Directions =>
Nothing in the records may be dropped or altered when you repeat them.

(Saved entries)
──────────
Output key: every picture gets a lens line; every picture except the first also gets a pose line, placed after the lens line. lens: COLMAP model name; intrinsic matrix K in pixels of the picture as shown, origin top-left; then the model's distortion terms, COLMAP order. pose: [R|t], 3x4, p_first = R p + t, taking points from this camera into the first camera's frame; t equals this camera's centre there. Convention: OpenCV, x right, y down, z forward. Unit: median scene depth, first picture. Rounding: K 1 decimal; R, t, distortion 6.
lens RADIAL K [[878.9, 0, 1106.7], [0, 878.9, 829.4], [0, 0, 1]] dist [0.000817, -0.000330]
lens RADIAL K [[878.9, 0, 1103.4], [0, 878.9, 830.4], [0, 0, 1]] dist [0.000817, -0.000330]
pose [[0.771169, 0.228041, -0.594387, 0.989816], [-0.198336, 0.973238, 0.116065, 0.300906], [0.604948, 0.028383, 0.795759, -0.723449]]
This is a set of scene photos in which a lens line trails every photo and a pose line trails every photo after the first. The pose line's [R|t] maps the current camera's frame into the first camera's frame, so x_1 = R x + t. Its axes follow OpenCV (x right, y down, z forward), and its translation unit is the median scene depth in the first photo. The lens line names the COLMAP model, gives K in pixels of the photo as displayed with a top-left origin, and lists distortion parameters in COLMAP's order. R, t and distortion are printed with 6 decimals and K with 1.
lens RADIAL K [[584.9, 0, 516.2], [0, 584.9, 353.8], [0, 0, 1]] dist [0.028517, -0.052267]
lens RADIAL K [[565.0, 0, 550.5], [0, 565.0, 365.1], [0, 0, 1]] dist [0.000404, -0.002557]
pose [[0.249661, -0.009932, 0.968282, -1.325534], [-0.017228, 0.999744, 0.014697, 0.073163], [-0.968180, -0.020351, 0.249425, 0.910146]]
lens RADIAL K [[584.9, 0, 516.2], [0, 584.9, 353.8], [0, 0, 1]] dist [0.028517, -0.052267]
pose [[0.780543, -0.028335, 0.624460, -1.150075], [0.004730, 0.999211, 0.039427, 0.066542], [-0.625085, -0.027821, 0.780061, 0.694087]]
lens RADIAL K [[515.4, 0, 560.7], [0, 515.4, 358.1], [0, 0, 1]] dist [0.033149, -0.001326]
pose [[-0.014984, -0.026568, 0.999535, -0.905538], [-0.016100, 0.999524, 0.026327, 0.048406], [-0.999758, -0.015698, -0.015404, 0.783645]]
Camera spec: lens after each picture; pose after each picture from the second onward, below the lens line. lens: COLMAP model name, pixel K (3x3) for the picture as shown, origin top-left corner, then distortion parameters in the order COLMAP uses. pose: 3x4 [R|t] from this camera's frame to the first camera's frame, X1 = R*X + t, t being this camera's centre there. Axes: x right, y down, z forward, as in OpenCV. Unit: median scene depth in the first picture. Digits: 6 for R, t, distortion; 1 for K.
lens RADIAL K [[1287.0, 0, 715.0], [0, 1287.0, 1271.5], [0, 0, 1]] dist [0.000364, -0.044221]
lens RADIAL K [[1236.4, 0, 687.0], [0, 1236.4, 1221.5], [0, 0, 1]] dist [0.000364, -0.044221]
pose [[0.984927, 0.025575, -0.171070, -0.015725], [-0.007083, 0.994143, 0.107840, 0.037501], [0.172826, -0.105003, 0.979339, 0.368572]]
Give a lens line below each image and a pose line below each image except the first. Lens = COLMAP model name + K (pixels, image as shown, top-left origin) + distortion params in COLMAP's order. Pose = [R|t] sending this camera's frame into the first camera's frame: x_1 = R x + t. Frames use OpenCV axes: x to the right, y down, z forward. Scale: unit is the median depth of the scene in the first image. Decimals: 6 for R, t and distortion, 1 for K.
──────────
Task answer =>
Output key: every picture gets a lens line; every picture except the first also gets a pose line, placed after the lens line. lens: COLMAP model name; intrinsic matrix K in pixels of the picture as shown, origin top-left; then the model's distortion terms, COLMAP order. pose: [R|t], 3x4, p_first = R p + t, taking points from this camera into the first camera's frame; t equals this camera's centre there. Convention: OpenCV, x right, y down, z forward. Unit: median scene depth, first picture. Rounding: K 1 decimal; R, t, distortion 6.
lens RADIAL K [[878.9, 0, 1106.7], [0, 878.9, 829.4], [0, 0, 1]] dist [0.000817, -0.000330]
lens RADIAL K [[878.9, 0, 1103.4], [0, 878.9, 830.4], [0, 0, 1]] dist [0.000817, -0.000330]
pose [[0.771169, 0.228041, -0.594387, 0.989816], [-0.198336, 0.973238, 0.116065, 0.300906], [0.604948, 0.028383, 0.795759, -0.723449]]
This is a set of scene photos in which a lens line trails every photo and a pose line trails every photo after the first. The pose line's [R|t] maps the current camera's frame into the first camera's frame, so x_1 = R x + t. Its axes follow OpenCV (x right, y down, z forward), and its translation unit is the median scene depth in the first photo. The lens line names the COLMAP model, gives K in pixels of the photo as displayed with a top-left origin, and lists distortion parameters in COLMAP's order. R, t and distortion are printed with 6 decimals and K with 1.
lens RADIAL K [[584.9, 0, 516.2], [0, 584.9, 353.8], [0, 0, 1]] dist [0.028517, -0.052267]
lens RADIAL K [[565.0, 0, 550.5], [0, 565.0, 365.1], [0, 0, 1]] dist [0.000404, -0.002557]
pose [[0.249661, -0.009932, 0.968282, -1.325534], [-0.017228, 0.999744, 0.014697, 0.073163], [-0.968180, -0.020351, 0.249425, 0.910146]]
lens RADIAL K [[584.9, 0, 516.2], [0, 584.9, 353.8], [0, 0, 1]] dist [0.028517, -0.052267]
pose [[0.780543, -0.028335, 0.624460, -1.150075], [0.004730, 0.999211, 0.039427, 0.066542], [-0.625085, -0.027821, 0.780061, 0.694087]]
lens RADIAL K [[515.4, 0, 560.7], [0, 515.4, 358.1], [0, 0, 1]] dist [0.033149, -0.001326]
pose [[-0.014984, -0.026568, 0.999535, -0.905538], [-0.016100, 0.999524, 0.026327, 0.048406], [-0.999758, -0.015698, -0.015404, 0.783645]]
Camera spec: lens after each picture; pose after each picture from the second onward, below the lens line. lens: COLMAP model name, pixel K (3x3) for the picture as shown, origin top-left corner, then distortion parameters in the order COLMAP uses. pose: 3x4 [R|t] from this camera's frame to the first camera's frame, X1 = R*X + t, t being this camera's centre there. Axes: x right, y down, z forward, as in OpenCV. Unit: median scene depth in the first picture. Digits: 6 for R, t, distortion; 1 for K.
lens RADIAL K [[1287.0, 0, 715.0], [0, 1287.0, 1271.5], [0, 0, 1]] dist [0.000364, -0.044221]
lens RADIAL K [[1236.4, 0, 687.0], [0, 1236.4, 1221.5], [0, 0, 1]] dist [0.000364, -0.044221]
pose [[0.984927, 0.025575, -0.171070, -0.015725], [-0.007083, 0.994143, 0.107840, 0.037501], [0.172826, -0.105003, 0.979339, 0.368572]]
Give a lens line below each image and a pose line below each image except the first. Lens = COLMAP model name + K (pixels, image as shown, top-left origin) + distortion params in COLMAP's order. Pose = [R|t] sending this camera's frame into the first camera's frame: x_1 = R x + t. Frames use OpenCV axes: x to the right, y down, z forward. Scale: unit is the median depth of the scene in the first image. Decimals: 6 for R, t and distortion, 1 for K.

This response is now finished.